Here's how much RAM your PC needs to run smoothly

Is there a case for more than 8GB of RAM? Sure there is, but the bang for the buck trails off beyond that point.

RAM

8GB of G.SKILL Ripjaws X Series DDR3 2133 comes in at around $40.

Here is a definitive guide to how much RAM your PCs needs.

Note that how much RAM, along with the type and speed, that your system supports will depend on your motherboard. Consult your PC/motherboard manual, or, if your PC was manufactured by an OEM, use a system checker such as the one found on Crucial.com to find out what RAM is compatible with your system.

1GB

1GB of RAM is the minimum system requirement for the 32-bit version of Windows 10, and while I've got Windows 10 to run on this much RAM, I really don't recommend it.

1GB of RAM is just enough for basic operations like web browsing (although don't expect to run a browser with dozens of tabs open), email, word processing, and light image editing.

Any sort of gaming is going to be painful with this little RAM, and carrying out tasks such as photo processing or ripping a CD will pretty much take over the entire system. As for video editing, forget about it.

I'm not making a strong case for 1GB of RAM simply because I don't recommend going this low. No matter who you are or what you do with your computer, you could benefit from more RAM.

2GB

2GB of RAM is the minimum system requirement for the 64-bit version of Windows 10. You might get away with less, but the chances are that it's going to make you yelling a lot of bad words at your system!

With 2GB you should be able to do pretty much everything with your computer that a computer is capable of doing, such as gaming, image and video editing, running suites like Microsoft Office, and having a dozen or so browser tabs open all become possible. Sure, the shortage of RAM is going to be a bottleneck on your system, but 2GB is enough to get some real work done.

2GB is also enough to run a hardcore suite of apps like the Adobe Creative Cloud (or so says Adobe), but to be honest, if you're paying that sort of money for software, you should be able to afford more RAM!

The bottom line is that if you've got a system with 2GB of RAM and it feels slow, add more RAM, because that will make a huge difference!

4GB

If you're running a 32-bit operating system then with 4GB of RAM installed you'll only be able to access around 3.2GB (this is because of memory addressing limitations). However, with a 64-bit operating system then you'll have full access to the whole 4GB.

The difference in performance between a system with 2GB of RAM and one with 4GB is like night and day. Even on a 32-bit system that limits the RAM to a little over 3GB, the performance boost is well worth the cost. Not only do applications run faster, but you can also run more applications simultaneously, which comes in very handy if you run suites like Microsoft Office or Adobe Creative Cloud (say you want to run Microsoft Word and Excel, or Adobe Photoshop and Lightroom).

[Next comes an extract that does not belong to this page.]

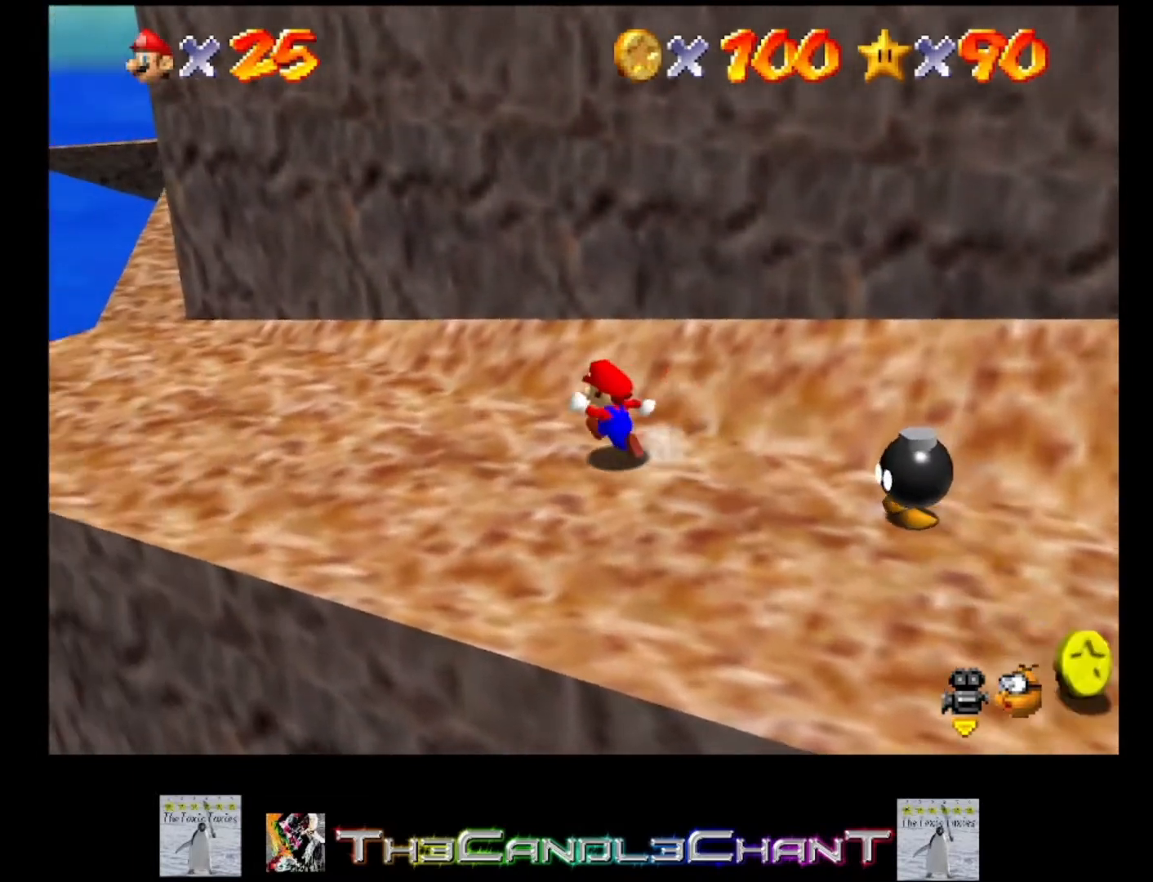
{"buttons": [], "left_stick": "up-left", "right_stick": "center", "events": []}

If you have a 64-bit operating system, then bumping the RAM up to 4GB is a no-brainer.

All but the cheapest and most basic of Windows 10 systems will come with 4GB of RAM, while 4GB is the minimum you'll find in any modern Mac system.

All 32-bit versions of Windows 10 have a 4GB RAM limit.

8GB

Note: You will need a 64-bit operating system to make use of this amount of RAM.

Now we're into performance territory. If you're serious about your PC, then I consider this to be the new default. If you're buying or building a machine dedicated to photo or HD video editing and rendering, or just want a fast system, then 8GB of RAM really is the minimum you should consider to avoid frustration.

This is the amount of RAM recommended by Adobe for users running Creative Cloud applications.

8GB of RAM is not expensive. Sure, get the OEM to fit it into a new system and you're likely paying a premium (especially if that OEM is Apple), but from an aftermarket supplier this can be had for under $40.

16GB

Note: You will need a 64-bit operating system to make use of this amount of RAM.

Is there a case for more than 8GB of RAM? Sure there is, but the bang for the buck trails off.

The time when more than 8GB of RAM becomes useful and starts paying for itself is when you're running a number of resource-heavy applications simultaneously especially image or video processing (even 4K video), CAD, or 3D modelling. Try running Premiere Pro, Photoshop, and After Effects side-by-side on a system with 8GB of RAM, then bump that up and feel the difference.

Having more than 8GB also comes in handy if you make extensive use of virtualization tools such as Microsoft Hyper-V or VMware Workstation, especially if you run multiple virtual machines simultaneously.

16GB+

Note: You will need a 64-bit operating system to make use of this amount of RAM.

You're now deep in the realm of heavy lifting. A workstation with more than 16GB of RAM will be a do-anything system. This is the sort of system that will be able to run multiple resource-heavy applications or virtual machines simultaneously.

Remember that 64-bit Windows 10 Pro, Enterprise, and Education will support up to 2TB of RAM, while the 64-bit version of Windows 10 Home is limited to only 128GB.